I noticed that https://nvidia.github.io/OpenSeq2Seq/html/speech-recognition/deepspeech2.html mentioned that I need to train for 200 epochs which conflicts with the config file. Can I get a 6.71 WER with --num_epochs=200 using ds2_large_8gpus_mp.py?

I've also noticed that the checkpoint provided in the above link is a result after only 54k iters. Assuming running on a single node with 8 gpus, batch_size_per_gpu=16 (based on ds2_large_8gpus_mp.py).

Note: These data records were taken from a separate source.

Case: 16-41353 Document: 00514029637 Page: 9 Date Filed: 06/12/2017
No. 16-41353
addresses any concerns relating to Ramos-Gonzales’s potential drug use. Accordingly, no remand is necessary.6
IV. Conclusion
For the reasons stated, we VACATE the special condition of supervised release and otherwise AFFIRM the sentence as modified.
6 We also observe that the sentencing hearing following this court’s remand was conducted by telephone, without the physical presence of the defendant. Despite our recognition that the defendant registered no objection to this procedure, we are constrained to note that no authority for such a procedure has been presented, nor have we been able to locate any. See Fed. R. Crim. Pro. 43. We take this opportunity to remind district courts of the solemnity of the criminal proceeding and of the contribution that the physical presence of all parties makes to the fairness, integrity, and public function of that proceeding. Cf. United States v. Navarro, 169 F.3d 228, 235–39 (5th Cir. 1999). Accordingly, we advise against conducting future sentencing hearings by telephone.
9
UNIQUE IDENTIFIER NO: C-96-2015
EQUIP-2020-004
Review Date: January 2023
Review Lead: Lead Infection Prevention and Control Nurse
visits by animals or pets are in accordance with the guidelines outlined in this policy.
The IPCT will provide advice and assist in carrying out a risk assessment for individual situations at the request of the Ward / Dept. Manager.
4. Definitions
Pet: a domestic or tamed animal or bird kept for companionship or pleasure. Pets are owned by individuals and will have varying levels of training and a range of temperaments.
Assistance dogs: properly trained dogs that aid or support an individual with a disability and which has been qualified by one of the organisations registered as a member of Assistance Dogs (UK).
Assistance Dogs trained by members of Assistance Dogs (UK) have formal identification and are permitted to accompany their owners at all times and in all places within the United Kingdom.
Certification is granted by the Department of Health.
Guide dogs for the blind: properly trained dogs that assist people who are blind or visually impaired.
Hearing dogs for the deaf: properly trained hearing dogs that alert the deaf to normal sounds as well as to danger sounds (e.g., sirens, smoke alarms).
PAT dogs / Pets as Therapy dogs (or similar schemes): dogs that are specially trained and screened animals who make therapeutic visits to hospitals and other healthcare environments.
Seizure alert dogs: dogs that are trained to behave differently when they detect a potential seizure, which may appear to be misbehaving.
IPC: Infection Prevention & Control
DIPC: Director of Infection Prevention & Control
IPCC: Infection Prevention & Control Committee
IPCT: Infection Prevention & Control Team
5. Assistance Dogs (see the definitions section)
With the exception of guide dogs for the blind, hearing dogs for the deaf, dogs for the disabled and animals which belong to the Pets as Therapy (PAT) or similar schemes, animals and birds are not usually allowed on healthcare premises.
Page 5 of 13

I did some quick math here: 54k 8 16 / 280k utterances = 24 epochs. To match the claimed 200 epochs, sounds like the checkpoint is actually a result of 8 node (200 / 24) ..?

These don't sound right to me. Could any of you help out on this? Thanks.

borisgin commented 5 years ago

DS2 was trained on 1 node with 8 GPU (V100x16GB). It took 200 epochs (you can change it in config file or overwrite from command line). Please note that 1080 Ti don’t support mixed precision in full, so I would suggest to use float32 precision on these cards

byan23 commented 5 years ago

Thanks Boris. Should I expect to get the same WER using float32?

borisgin commented 5 years ago

Yes, WER should be the same

byan23 commented 5 years ago

I am able to reproduce the result. Thanks for the help!